U.S. solar installations have increased 46 percent to more than 5 gigawatts, according to a report by the Solar Energy Industries Association (SEIA) and research firm Wood Mackenzie.
The United States is on track to install 24.4 GW this year, an increase of nearly 24 percent over last year.
Solar had a record-setting Q1 2021 and accounted for 58 percent of all new electric capacity additions in the United States. Renewable energy accounted for nearly 100 percent of all new electric capacity in Q1.
Abigail Ross Hopper, president and CEO of SEIA, said: “While we’re poised for more growth, we must accelerate solar and storage deployment to address the climate crisis and reach President Joe Biden’s ambitious clean energy goals.”
The U.S. solar industry installed 5 GW of new capacity in Q1 2021, a new Q1 record and a 46 percent increase over Q1 2020. The utility-scale sector accounts for a majority of these installations, with a Q1 record of 3.6 GW. Residential solar sales continued to grow, with the sector adding 905 megawatts (MW) in Q1 2021, an 11 percent increase over the same period last year.
The commercial sector grew by 19 percent from Q1 2020 and the community solar sector declined 15 percent from Q1 2020.
Texas led all states with 1.52 GW of new solar capacity in Q1, more than it added in all of 2019 and three times more than any other state. Indiana, Virginia, Michigan, and Iowa were among the top 10 solar states this quarter.
According to forecasts from Wood Mackenzie, the solar Investment Tax Credit (ITC) will continue to be highly influential and will drive record growth and investment over the next three years. The forecast calls for 160 GW of solar capacity to be installed from 2021 to 2026, bringing total installed photovoltaic solar capacity to more than 250 GW by the end of 2026.
The report reflects both robust demand from utilities and corporations seeking to meet greenhouse gas reduction goals and declining costs for the technology that has made it competitive with power generated from fossil fuels, CNBC reported.
The sector’s growth has also benefited from a long-standing generous federal tax credit for solar energy systems that the administration of President Joe Biden wants Congress to extend by a decade as part of its push to address climate change by investing in clean energy.
Projects for utilities and other big customers made up nearly three-quarters of the total in the first quarter. That segment of the market has a contracted pipeline of projects nearing 77 gigawatts.
The utility-scale sector would see dramatic gains from Biden’s clean energy proposals, the report said. But it also faces major challenges from soaring raw material and shipping costs.

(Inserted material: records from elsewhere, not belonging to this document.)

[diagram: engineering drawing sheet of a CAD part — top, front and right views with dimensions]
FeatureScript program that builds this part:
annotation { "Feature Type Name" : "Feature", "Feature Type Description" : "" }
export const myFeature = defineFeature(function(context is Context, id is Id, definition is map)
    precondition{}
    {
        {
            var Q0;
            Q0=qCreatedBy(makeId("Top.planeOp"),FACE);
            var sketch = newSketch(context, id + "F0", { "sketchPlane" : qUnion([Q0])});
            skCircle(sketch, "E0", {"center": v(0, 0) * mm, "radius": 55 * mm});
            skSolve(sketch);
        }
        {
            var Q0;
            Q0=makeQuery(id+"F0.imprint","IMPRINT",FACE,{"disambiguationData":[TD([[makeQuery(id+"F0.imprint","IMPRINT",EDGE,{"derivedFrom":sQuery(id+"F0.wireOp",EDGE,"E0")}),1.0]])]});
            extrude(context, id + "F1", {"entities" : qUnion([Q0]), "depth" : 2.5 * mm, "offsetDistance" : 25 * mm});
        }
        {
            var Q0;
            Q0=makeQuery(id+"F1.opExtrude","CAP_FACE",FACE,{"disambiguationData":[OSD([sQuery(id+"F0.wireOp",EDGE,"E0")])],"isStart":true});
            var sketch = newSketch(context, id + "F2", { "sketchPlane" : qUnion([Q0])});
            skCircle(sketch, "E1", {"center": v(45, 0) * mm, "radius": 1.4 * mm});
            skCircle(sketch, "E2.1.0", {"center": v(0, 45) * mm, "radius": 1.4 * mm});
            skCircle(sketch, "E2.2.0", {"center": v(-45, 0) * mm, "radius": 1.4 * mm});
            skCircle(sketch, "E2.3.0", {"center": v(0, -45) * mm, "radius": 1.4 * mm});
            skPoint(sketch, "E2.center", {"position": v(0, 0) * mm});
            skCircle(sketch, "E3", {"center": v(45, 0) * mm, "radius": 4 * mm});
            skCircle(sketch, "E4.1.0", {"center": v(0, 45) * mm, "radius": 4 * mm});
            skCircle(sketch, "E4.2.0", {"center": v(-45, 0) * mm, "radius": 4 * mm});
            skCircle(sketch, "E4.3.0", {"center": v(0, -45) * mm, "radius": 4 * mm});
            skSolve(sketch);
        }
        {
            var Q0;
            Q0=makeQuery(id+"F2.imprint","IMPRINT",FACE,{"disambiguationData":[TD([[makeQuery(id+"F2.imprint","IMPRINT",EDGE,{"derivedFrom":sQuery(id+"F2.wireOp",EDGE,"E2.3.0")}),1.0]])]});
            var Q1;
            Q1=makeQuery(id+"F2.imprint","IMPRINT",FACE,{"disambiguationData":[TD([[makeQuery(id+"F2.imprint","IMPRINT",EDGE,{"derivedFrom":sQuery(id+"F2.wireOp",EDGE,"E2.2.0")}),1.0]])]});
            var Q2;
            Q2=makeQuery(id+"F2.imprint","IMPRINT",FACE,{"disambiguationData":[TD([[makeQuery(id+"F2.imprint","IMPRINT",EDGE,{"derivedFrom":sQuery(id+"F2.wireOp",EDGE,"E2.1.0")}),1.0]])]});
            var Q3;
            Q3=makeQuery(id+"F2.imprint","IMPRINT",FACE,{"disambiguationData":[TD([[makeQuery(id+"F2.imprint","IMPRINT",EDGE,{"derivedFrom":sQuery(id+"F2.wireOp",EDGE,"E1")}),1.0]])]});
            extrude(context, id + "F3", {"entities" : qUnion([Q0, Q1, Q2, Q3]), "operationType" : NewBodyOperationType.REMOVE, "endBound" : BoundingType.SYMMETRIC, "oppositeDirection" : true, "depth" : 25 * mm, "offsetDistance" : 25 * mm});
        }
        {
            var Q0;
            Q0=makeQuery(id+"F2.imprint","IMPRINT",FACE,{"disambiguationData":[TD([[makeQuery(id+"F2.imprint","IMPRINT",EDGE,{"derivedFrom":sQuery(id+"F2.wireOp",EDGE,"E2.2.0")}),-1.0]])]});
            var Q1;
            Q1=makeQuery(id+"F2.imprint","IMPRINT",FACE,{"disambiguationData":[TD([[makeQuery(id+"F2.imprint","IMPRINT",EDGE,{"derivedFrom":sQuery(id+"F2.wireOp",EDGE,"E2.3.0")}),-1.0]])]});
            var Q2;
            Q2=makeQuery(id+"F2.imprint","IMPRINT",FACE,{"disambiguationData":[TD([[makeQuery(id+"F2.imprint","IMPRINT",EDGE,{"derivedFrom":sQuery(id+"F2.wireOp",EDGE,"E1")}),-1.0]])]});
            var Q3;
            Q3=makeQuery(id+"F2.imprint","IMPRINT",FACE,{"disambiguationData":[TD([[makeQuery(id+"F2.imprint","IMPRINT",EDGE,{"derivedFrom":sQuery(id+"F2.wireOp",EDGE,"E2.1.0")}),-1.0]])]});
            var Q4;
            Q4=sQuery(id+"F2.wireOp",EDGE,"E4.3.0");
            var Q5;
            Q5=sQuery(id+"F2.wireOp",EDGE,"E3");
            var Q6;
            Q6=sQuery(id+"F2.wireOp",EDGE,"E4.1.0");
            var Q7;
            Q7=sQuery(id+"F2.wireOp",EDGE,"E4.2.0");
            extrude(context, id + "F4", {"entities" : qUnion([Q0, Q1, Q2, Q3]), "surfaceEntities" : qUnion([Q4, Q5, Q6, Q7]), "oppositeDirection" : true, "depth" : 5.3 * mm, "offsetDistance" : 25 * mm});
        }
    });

Builders of solar projects are also experiencing a tight labor market that could become more constrained if federal incentives are linked to new labor requirements around wages or other benefits as the Biden administration has proposed.
Solar project developers have tried to renegotiate existing contracts because of the price pressure, but so far have not been very successful because of the competitive market for solar, the report said.
The impact of the supply chain squeeze will be more evident when the industry reports its second-quarter results, SEIA President Abigail Ross Hopper said in an interview to CNBC.